Alaska TV station cancels newscasts over Joe Miller comments

ANCHORAGE — Two newscasts from Anchorage's CBS news affiliate, KTVA-TV Channel 11, were canceled Wednesday so staff could deal with fallout from a phone message left by a station employee on the voice mail of a staff member working on Senate candidate Joe Miller's campaign Oct. 28, the station announced on its website.

Wednesday's 5 p.m. and 6 p.m. broadcasts were canceled because of time constraints related to an internal discussion on journalistic ethics, according to a message the station's general manager, Jerry Bever, posted at

Bever also read the statement on the air before the scheduled 5 p.m. and 6 p.m. newscasts. Programming then switched to reruns of "The New Adventures of Old Christine," starring Julia Louis-Dreyfus.

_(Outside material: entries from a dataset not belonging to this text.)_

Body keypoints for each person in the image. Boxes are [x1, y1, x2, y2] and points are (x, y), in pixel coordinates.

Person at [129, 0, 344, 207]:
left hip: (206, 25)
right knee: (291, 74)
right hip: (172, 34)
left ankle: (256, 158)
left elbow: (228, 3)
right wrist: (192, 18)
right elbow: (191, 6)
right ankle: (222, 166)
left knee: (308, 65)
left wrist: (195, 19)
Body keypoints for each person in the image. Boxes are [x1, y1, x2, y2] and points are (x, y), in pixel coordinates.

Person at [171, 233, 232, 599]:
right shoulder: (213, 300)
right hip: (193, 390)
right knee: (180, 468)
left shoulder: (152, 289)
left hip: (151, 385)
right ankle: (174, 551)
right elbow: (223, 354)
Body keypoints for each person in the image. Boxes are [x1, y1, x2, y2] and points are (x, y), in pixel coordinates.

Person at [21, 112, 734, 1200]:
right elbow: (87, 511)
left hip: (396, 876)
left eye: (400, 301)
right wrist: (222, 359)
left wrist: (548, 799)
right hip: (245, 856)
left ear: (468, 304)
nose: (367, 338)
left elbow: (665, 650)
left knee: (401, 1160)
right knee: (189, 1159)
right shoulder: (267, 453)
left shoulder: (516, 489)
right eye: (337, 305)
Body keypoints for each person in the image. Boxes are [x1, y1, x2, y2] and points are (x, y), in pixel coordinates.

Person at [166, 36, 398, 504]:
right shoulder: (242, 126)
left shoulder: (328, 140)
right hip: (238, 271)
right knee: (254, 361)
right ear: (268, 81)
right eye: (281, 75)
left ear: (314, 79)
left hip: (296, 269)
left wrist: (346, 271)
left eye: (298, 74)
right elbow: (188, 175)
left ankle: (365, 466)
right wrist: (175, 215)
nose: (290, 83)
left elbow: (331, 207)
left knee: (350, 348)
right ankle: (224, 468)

Bever said the 10 p.m. newscast would go on as scheduled.

Two days after the voice mail message was inadvertently left, the Miller campaign released a recording of the message, a conversation between two station employees that includes a reference to the possibility of child molesters at a Miller event.

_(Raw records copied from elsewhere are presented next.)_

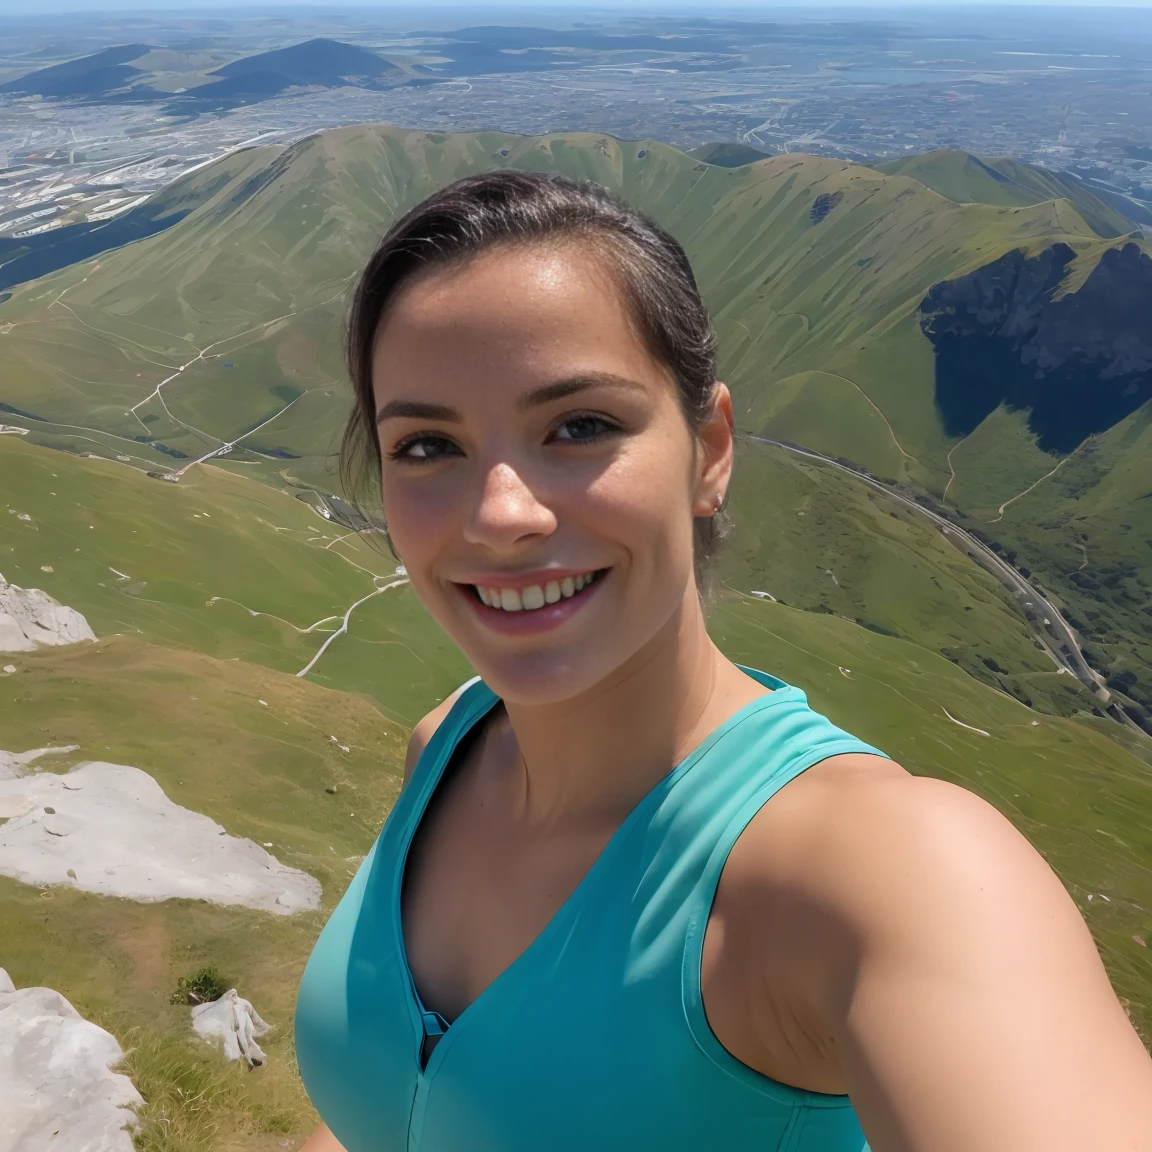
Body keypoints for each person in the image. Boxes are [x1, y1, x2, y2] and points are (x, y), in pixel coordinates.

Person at [294, 170, 1152, 1152]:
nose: (501, 516)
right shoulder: (445, 745)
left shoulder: (888, 873)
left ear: (708, 449)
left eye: (579, 427)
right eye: (425, 446)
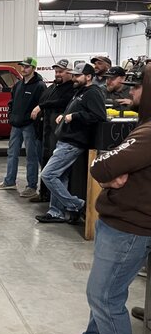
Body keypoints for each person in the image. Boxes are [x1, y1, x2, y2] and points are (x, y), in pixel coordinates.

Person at [54, 63, 150, 334]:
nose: (131, 89)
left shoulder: (148, 134)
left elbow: (101, 166)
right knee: (107, 296)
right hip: (122, 223)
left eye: (138, 85)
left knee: (103, 298)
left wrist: (108, 171)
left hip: (128, 227)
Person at [36, 63, 106, 224]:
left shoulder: (93, 93)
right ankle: (56, 212)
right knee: (60, 177)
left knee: (48, 175)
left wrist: (74, 116)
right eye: (73, 75)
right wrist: (64, 115)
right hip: (65, 139)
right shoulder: (80, 91)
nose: (74, 78)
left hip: (73, 142)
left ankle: (77, 204)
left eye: (77, 75)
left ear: (88, 77)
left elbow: (99, 116)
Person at [0, 57, 45, 197]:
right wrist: (11, 116)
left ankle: (32, 186)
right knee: (12, 154)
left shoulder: (39, 86)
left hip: (30, 126)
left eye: (27, 67)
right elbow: (12, 102)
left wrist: (34, 116)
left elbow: (43, 105)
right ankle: (9, 181)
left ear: (33, 68)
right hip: (16, 125)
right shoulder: (18, 85)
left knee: (31, 157)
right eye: (22, 66)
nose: (24, 69)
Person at [29, 59, 75, 203]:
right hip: (46, 131)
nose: (57, 74)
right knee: (44, 161)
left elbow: (61, 101)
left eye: (61, 72)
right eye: (56, 72)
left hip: (58, 132)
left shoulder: (71, 88)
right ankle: (44, 194)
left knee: (54, 168)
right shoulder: (54, 86)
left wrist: (41, 106)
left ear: (70, 73)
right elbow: (44, 99)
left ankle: (56, 200)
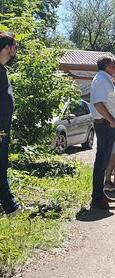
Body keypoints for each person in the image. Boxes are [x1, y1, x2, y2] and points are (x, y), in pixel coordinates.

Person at [89, 55, 115, 210]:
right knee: (102, 161)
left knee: (103, 161)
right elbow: (98, 103)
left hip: (107, 124)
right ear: (107, 65)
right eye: (114, 64)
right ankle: (97, 199)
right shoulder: (101, 80)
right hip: (105, 124)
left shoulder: (105, 80)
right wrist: (111, 120)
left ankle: (100, 194)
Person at [0, 32, 19, 216]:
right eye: (14, 45)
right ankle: (9, 206)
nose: (16, 49)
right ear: (6, 47)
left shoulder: (2, 69)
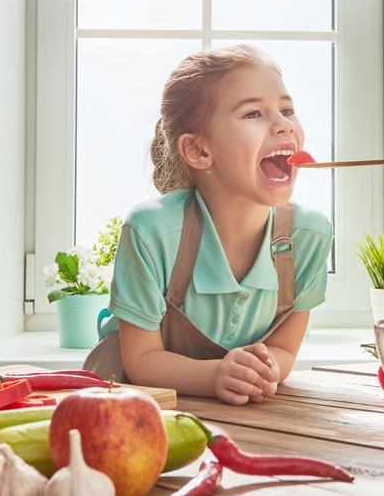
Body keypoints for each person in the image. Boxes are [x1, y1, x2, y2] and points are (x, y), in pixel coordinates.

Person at [84, 44, 333, 405]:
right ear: (199, 151)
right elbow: (140, 361)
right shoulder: (152, 232)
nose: (284, 125)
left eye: (287, 109)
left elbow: (283, 350)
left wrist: (261, 372)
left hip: (235, 417)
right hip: (133, 408)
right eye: (253, 114)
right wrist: (219, 374)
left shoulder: (308, 236)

The campaign claimed the conversation contained evidence of media bias against Miller, as did ex-Alaska Gov. Sarah Palin on Fox News.

"Events over the last week and a half have been challenging for our station," Bever wrote in the Wednesday statement. "As the result of a conversation within our newsroom that was accidentally recorded and released to the public, our newsroom credibility has been called into question, and the public's trust in us has been tested."

Palin gave the story national attention on Fox News when she said "the CBS reporters, the affiliate in Alaska, conspired to make up stories about Joe Miller. We have the tape."

Bever denied the staff members were conspiring against Miller.

About two days after the muddled recording was made public, two KTVA news producers were "no longer with the station," according to the Associated Press. It was unclear if they had been fired.

Bever, KTVA news director Staci Feger, and other staff were in a meeting and unavailable Wednesday afternoon to comment. Neither had returned voice mail messages by late Wednesday.

"Our job as journalists carry a far greater responsibility than that of media personalities and pundits," Bever writes in his posted message. "We have been given the public's trust ... now we must keep it."